The circuit for the PMOS driver found in synchronous buck regulator ICs

mosfetmosfet-driverpmosswitch-mode-power-supply

Some synchronous buck regulator ICs sport a NMOS lowside switch and a PMOS high side switch. I understand why these use a PMOS/NMOS pair instead of a NMOS/NMOS pair, but I can't seem to make sense of how one would drive the PMOS at 1MHz without significantly impacting the ICs quiescent current.

Asked differently, what is the circuit for the component show below (taken from the SC192 IC, which switches at 750kHz and has a quiescent current of 50uA).

enter image description here


Update:

I recently found this schematic (from the IR2302 600V NMOS Driver) which shed some interesting light on the matter (annotations assume we are driving a 500V load with a 15V VCC).
enter image description here

To level shift from VCC levels to high voltage levels (say, 500V), they use NMOS pull-downs with resistive pull-ups. This presumably works because the following stage (labeled Pulse-Filter in the diagram below) has very small input capacitance (in the order of a few pF) and so can be switched at high frequency (the part is spec-ed to switch at 1MHz).

When the HV-Level Shifters NMOS are not enabled, the Pulse-Filter only sees +15V on its inputs, which is fine.

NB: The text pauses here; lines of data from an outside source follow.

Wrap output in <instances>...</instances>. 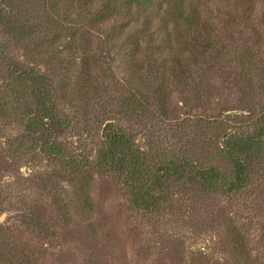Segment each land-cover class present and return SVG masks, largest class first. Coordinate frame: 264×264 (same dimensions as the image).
I'll use <instances>...</instances> for the list:
<instances>
[{
    "label": "rangeland",
    "instance_id": "1",
    "mask_svg": "<svg viewBox=\"0 0 264 264\" xmlns=\"http://www.w3.org/2000/svg\"><path fill=\"white\" fill-rule=\"evenodd\" d=\"M199 1L211 50L170 74L165 52L155 56L165 70L140 60L148 36L139 9L123 35L114 19L55 25L67 9L87 18L83 1L0 0V51L51 78L69 123L58 141L76 160L46 158L20 119L0 120V264H264V153L240 193L167 178L166 202L151 215L133 206L127 175L97 163L115 127L145 178L177 157L230 174L225 141L264 117V0ZM155 14L149 29L163 49L176 25L167 7ZM9 71L0 59V98Z\"/></svg>",
    "mask_w": 264,
    "mask_h": 264
},
{
    "label": "trees",
    "instance_id": "2",
    "mask_svg": "<svg viewBox=\"0 0 264 264\" xmlns=\"http://www.w3.org/2000/svg\"><path fill=\"white\" fill-rule=\"evenodd\" d=\"M77 1H83L85 5L89 3L90 11L85 13L87 18L82 14L69 18L71 13L67 9L63 12V22L68 24L62 22L55 25H75L89 19L92 22L114 19L124 35L132 30L130 18L135 14H132V10L139 9L146 14L142 25L148 36V44L144 48L140 60L145 58L147 66L151 63L158 64L160 70H165L164 60L158 61L155 58V56L164 55L165 52L172 66L169 69L170 74L182 73L190 67L191 60L199 59L200 50L204 51L203 54L211 50V45L206 39L207 36H211V28L206 24L202 13L203 5L199 3L201 2L199 0ZM161 6L169 9L172 22L176 26L166 36L165 43L168 46L162 49L158 45L157 49L153 44V34L149 28L152 25V18H157L155 13L161 11ZM116 9L122 13L117 15L114 12ZM124 12L125 16L123 17ZM135 15L138 20L139 16ZM161 24L165 25L164 22ZM187 33L193 34L191 40L186 38ZM205 35L207 36L205 37ZM141 42L140 39L129 41L132 44L129 50L132 51V56L136 60L139 59L137 55L142 51L140 49ZM0 59L7 62L11 77L7 92L0 98V120L12 123L20 119L24 124L29 142L36 145L42 155L54 161H61L69 165L75 164V158L69 155L58 141L61 133L69 128V123L56 106L55 89L51 78L45 73L15 63L5 57L1 51ZM133 69L138 72L147 70L142 66H134ZM165 74L167 73L165 72ZM161 78H163V84L166 79L162 76ZM163 102L164 97L161 96V103ZM258 122L257 129L252 134L246 136L238 134L225 141L222 156L226 164L230 166L231 171L228 176L223 174L218 167L199 168L189 159L177 157L173 161L167 162L152 175L149 173L150 176L145 178L144 164L133 141L124 131L115 127L106 135L105 151L97 163L99 166L111 167L120 174L127 175L133 206L149 215L155 213L166 202V179L170 177L175 181L189 179L226 194L240 193L248 187L249 174L254 171L257 161L263 157L264 117ZM149 177L151 178L150 182L146 184ZM86 198V201L89 202V197Z\"/></svg>",
    "mask_w": 264,
    "mask_h": 264
}]
</instances>
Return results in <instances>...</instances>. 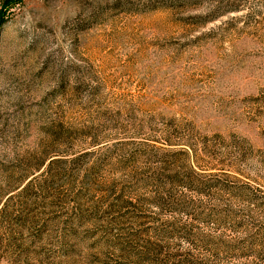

However, when those NMOS are enabled, the Pulse-Filter sees -500V on its inputs. Presumably, these get clamped, but clamping 500V is no small feat.

The catch with this IC is that it's used to drive N-Channel MOSFETs. For P-Channel MOSFETs, is it as simple as taking the ~Q output of the SR latch on the schematic above (i.e. inverting the output logic)?

Best Answer

The key is in your above-linked datasheet:

At moderate to heavy loads, the converter operates in the PWM mode with a fixed frequency of 750kHz. At light loads the converter enters the power save mode by modulating the frequency, pulse-frequency-modulation (PFM) which achieves high efficiency under light load conditions.

So it's not really operating at 750kHz and 50uA, more like one or the other. The efficiency starts to drop off below 30mA output current, dramatically so below 10mA.

enter image description here

At 1mA output current, the efficiency is ~69% = Pout/Pin. Pout is 3.3mW so the device is using about 300uA from the 5V line. Still quite remarkable.